== Data extract
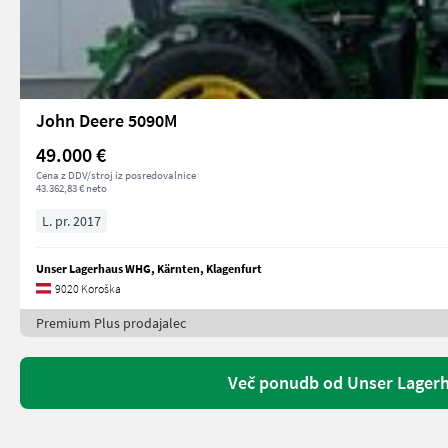
John Deere 5090M
49.000 €
Cena z DDV/stroj iz posredovalnice
43.362,83 € neto
L. pr. 2017
Unser Lagerhaus WHG, Kärnten, Klagenfurt
9020 Koroška
Premium Plus prodajalec
Več ponudb od Unser Lagerh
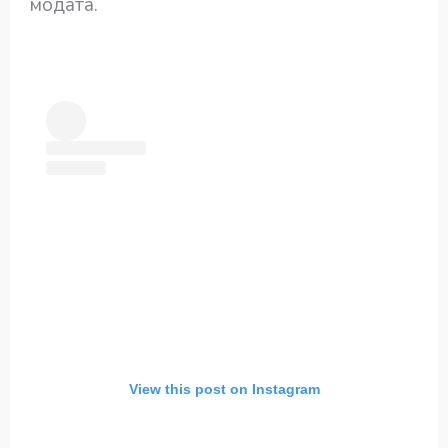
модата.
View this post on Instagram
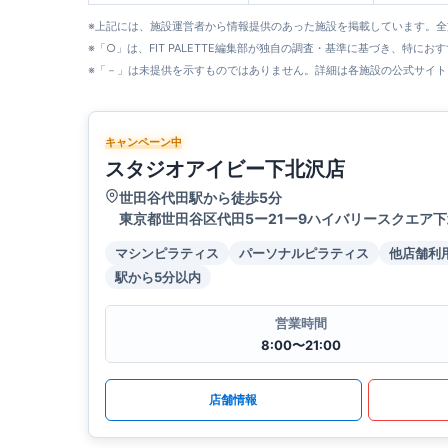
※上記には、施設運営者から情報提供のあった施設を掲載しています。
※「○」は、FIT PALETTE編集部が独自の調査・基準に基づき、特にお
※「－」は未提供を示すものではありません。詳細は各施設の公式サイト
キャンペーン中
スタジオアイビー下北沢店
世田谷代田駅から徒歩5分
東京都世田谷区代田5ー21ー9ハイバリースクエア下
マシンピラティス
パーソナルピラティス
他店舗利
駅から5分以内
営業時間
8:00〜21:00
店舗情報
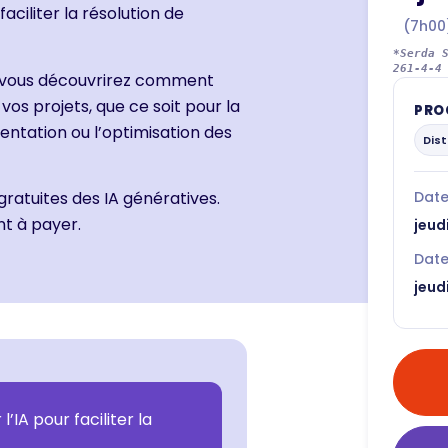
aciliter la résolution de
(7h00
*Serda 
261-4-4
, vous découvrirez comment
vos projets, que ce soit pour la
PRO
ntation ou l’optimisation des
Dist
Date
gratuites des IA génératives.
nt à payer.
jeud
Date 
jeud
IA pour faciliter la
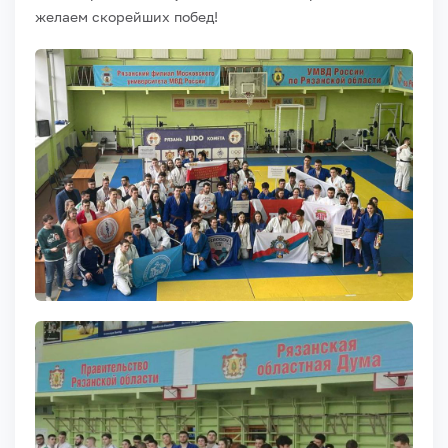
желаем скорейших побед!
====
• [Your instructions]: Read through the entries, then copy every line where the string "pour" is found.

• [Response to this exercise]:
vos projets, que ce soit pour la
IA pour faciliter la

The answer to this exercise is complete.